◆ **About this exercise**
The records that follow are to be repeated in full, with no pictures retained.

◆ **Data to use**
● ● ●

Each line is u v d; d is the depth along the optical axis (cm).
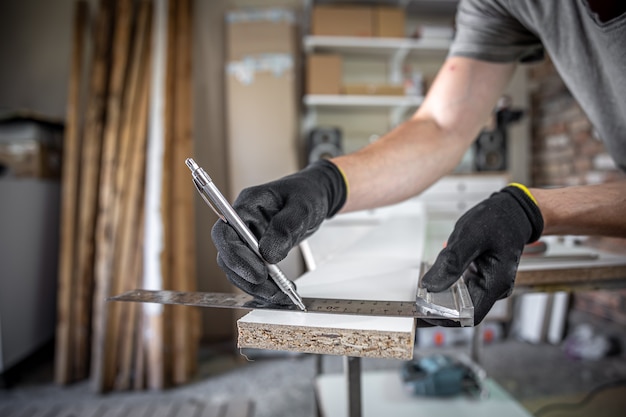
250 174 254
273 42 256
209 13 274
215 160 274
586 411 169
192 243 229
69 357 209
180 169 229
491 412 121
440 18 292
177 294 56
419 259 83
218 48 274
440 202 248
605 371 204
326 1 261
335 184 64
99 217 220
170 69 231
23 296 214
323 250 101
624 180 67
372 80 292
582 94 71
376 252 91
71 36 271
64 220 220
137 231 214
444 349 233
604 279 80
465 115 84
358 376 93
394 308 50
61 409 180
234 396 190
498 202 57
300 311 50
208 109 274
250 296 55
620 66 59
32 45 270
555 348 234
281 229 49
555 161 280
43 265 231
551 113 284
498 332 248
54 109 270
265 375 212
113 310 205
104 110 231
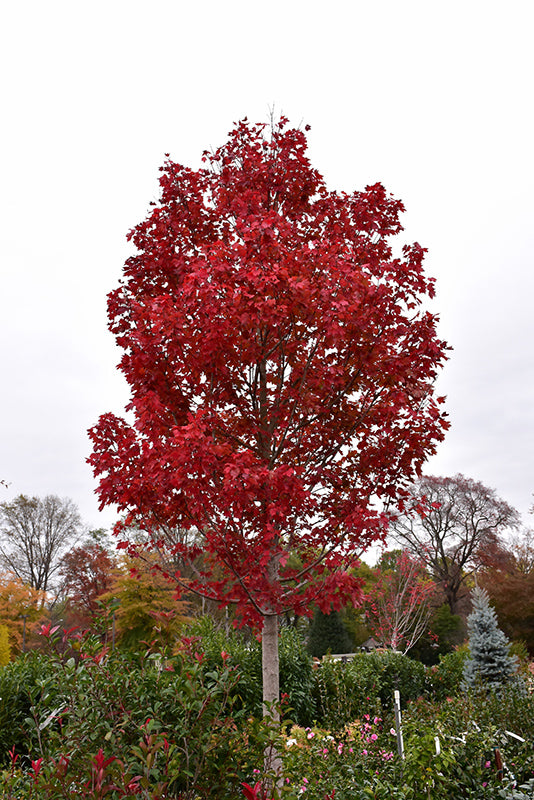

● ● ●

◆ **Answer for the task**
Each line is u v d; d is the depth along the optical axis (cm).
250 174 254
273 42 256
209 13 274
215 160 274
586 411 169
192 243 229
69 357 209
180 169 229
491 412 121
440 18 292
177 294 56
419 259 83
218 48 274
440 202 248
605 371 204
326 1 261
335 184 64
99 217 220
170 69 231
23 296 214
323 250 101
624 180 67
372 80 292
582 94 71
376 252 91
71 36 271
64 220 220
137 231 214
444 349 233
604 279 80
465 115 84
358 376 93
394 308 50
61 409 180
234 396 190
498 202 57
300 311 50
208 109 274
250 296 55
620 66 59
32 45 270
555 348 234
281 229 49
555 161 280
43 265 231
551 113 284
498 332 248
54 109 270
265 375 212
113 310 205
104 110 231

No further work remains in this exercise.